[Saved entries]

------

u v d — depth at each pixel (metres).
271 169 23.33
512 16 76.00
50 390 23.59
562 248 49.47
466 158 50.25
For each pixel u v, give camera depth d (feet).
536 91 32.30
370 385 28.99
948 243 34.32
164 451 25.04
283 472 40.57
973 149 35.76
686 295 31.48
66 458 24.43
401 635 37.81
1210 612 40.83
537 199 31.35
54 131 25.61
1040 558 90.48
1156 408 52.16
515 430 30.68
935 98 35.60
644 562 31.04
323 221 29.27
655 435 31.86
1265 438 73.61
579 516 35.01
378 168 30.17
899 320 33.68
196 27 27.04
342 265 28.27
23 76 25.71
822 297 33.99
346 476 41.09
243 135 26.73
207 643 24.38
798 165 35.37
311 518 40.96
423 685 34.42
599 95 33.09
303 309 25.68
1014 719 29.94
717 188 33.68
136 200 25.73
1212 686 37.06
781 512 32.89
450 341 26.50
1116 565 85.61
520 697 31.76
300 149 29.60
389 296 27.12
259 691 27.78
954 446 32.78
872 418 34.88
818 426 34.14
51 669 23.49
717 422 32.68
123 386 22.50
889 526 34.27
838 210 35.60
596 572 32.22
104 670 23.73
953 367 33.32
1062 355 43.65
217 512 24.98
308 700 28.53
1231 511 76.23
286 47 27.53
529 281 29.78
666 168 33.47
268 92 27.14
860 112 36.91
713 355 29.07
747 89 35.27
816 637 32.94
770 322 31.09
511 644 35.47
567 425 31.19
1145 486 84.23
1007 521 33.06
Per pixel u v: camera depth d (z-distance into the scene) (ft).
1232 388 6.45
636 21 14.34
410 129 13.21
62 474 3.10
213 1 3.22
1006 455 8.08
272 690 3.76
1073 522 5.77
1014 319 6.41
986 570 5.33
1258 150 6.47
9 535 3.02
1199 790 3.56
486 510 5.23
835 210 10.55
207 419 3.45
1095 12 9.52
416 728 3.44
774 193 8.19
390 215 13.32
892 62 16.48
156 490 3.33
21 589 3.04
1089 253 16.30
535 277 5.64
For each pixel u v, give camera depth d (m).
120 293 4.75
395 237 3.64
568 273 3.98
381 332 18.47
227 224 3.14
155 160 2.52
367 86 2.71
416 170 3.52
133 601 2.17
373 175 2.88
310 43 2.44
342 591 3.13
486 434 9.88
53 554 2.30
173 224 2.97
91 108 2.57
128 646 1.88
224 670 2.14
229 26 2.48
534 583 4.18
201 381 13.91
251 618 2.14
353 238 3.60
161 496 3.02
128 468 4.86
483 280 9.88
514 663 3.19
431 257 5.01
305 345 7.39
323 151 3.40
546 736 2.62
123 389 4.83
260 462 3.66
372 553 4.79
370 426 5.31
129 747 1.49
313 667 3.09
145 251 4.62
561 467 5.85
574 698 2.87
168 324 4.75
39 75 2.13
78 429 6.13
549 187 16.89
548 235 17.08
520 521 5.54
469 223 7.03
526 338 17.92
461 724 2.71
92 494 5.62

------

## Task to carry out
Scan the records above for the lines holding "770 322 31.09" and "207 419 3.45". Transcribe those two and every line between them word for word, and no others.

## Solution to this task
770 322 31.09
511 644 35.47
567 425 31.19
1145 486 84.23
1007 521 33.06
Per pixel u v: camera depth d (z-distance into the scene) (ft).
1232 388 6.45
636 21 14.34
410 129 13.21
62 474 3.10
213 1 3.22
1006 455 8.08
272 690 3.76
1073 522 5.77
1014 319 6.41
986 570 5.33
1258 150 6.47
9 535 3.02
1199 790 3.56
486 510 5.23
835 210 10.55
207 419 3.45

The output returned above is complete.